It’s Intense and Pulsating
Sydney Dance Company
Reviewed by Sarah Navin
After a lengthy, robust applause from an audience on their feet, and easily a dozen cast bows, a man behind me in the Roslyn Packer Theatre exclaims ‘I needed that, a cultural cleanse’. The post-pandemic lockdown audience is deprived of dance and hungry for a fix of Rafael Bonachela. Sydney Dance Company has made a long-awaited return to the world stage after a three-year hiatus, taking AB [intra] to audiences in France and now – back to its home ‘crowd’ in the harbour city.
First created in 2018, Ab [intra] fuses the angular and distorted, with sweeping lines, intimate pas de deux and moments of suspension, with breezy lifts. The start of the work has strong individuality. Dancers are scattered across the stage – some seemingly trapped within their own sphere, other’s limbs’ wildly flail, while they change direction sharply, or stride purposefully into a slide – feet skidding across the floor.

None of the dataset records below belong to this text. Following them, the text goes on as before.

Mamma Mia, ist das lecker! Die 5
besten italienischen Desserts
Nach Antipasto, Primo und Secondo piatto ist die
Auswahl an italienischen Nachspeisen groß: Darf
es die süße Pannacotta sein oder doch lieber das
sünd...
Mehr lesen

It is however, the partnerwork throughout the piece that is Bonachela’s true mastery. He says the dancers became just as much a part of the creative process, inviting them to improvise phrases and lean into interactions using their ‘instincts and impulses’. Duos and trios explore push and pull energy, weight transfers, and shapes that showcase both athleticism and intentional awkwardness in equal parts.
The program tells us that what makes Bonachela’s style ‘unmistakable’, is the combination of energy and muscle strength, and emotional sensitivity. That rings most true in Jacopo Grabar and Emily Seymour‘s mesmerising partnerwork towards the beginning of the performance. Dressed in David Fleischer‘s flesh-coloured costuming that looks like a second skin, the pair intertwine in continuous, rolling, erotic movements – pushing the limits of the human form through power, precision, and passion.

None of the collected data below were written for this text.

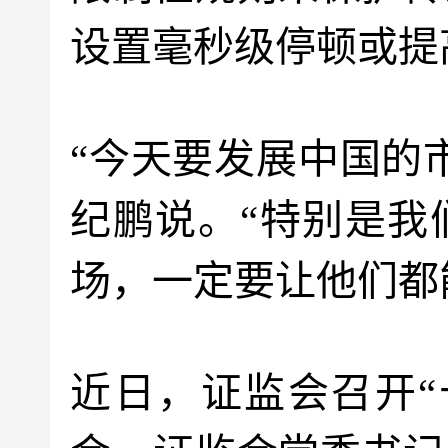
设置毫秒级停顿或提
“今天要发展中国的
纪鹏说。“特别是我
场，一定要让他们都
近日，证监会召开“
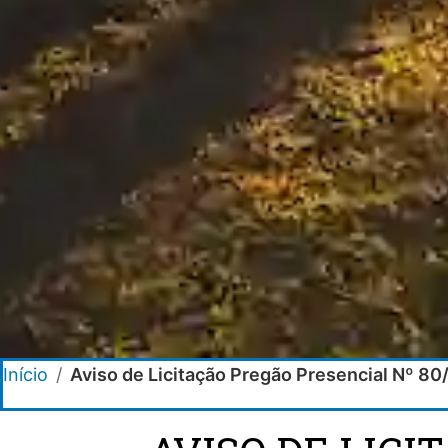
Início
/
Aviso de Licitação Pregão Presencial Nº 80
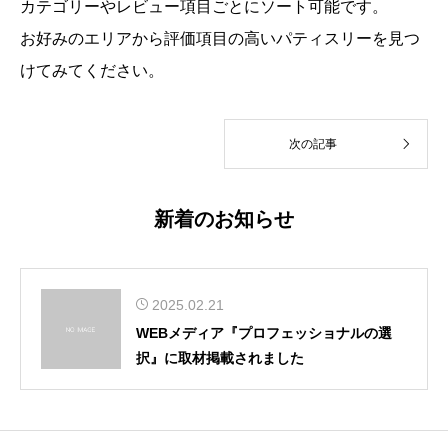
カテゴリーやレビュー項目ごとにソート可能です。
お好みのエリアから評価項目の高いパティスリーを見つ
けてみてください。
次の記事
新着のお知らせ
2025.02.21
WEBメディア『プロフェッショナルの選
択』に取材掲載されました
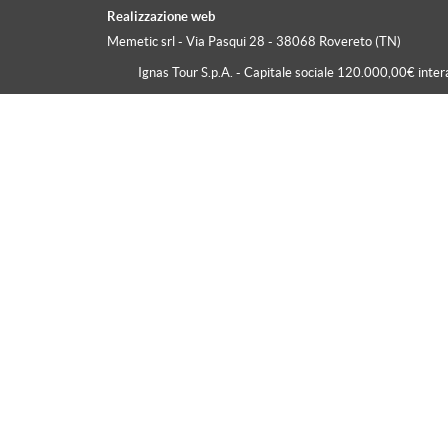
Isola D'Ischia
Realizzazione web
Memetic srl
- Via Pasqui 28 - 38068 Rovereto (TN)
Isole Greche
Ignas Tour S.p.A. - Capitale sociale 120.000,00€ inte
Istria
Lago Di Bled
Lago Di Garda
Lago D'Iseo
Lago Maggiore
Langhe E Monferrato
Le Vie Del Chianti
Limone Sul Garda
Livigno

The electronic music drives the movement, with strong accents of Cello and rhythmic strings and piano. The original score by Nick Wales, featuring Klatbutne by Peteris Vasks, sometimes builds with percussion and drums in powerful moments of unison, and then grinds to a halt. Damien Cooper‘s lighting design creates dimly lit spooky silhouettes, accentuates shoulders with direct downlights and flashes bright white to startle the audience.
Don’t be fooled, it’s not relaxing viewing in any sense – it’s intense and pulsating. Interactions between dancers can be uncomfortable – with unwanted advances and brawl-like combats. Dean Elliott‘s body distorts in his evocative solo nearing the end of the work, where his limps cripple in front of us – painting a lonesome, tortured figure. Meanwhile, I’m convinced Jesse Scales is made of rubber, with the way she bounces off the floor and is twisted into different lifts at lightning speed.
Ab [intra], in Latin means ‘from within’ and ‘an exploration of our primal instincts, our impulses and our visceral responses’. That explains why the work has moments of great beauty and great pain, tenderness, and violence – perhaps a mirror on the good and the bad in human nature. The dancers seem to expertly devour complex choreography and meaning – as easy as Weet-Bix for breakfast. Their skill and strength are unparalleled – and the thought-provoking visual tapestry of Ab [intra] will linger long after you leave the theatre.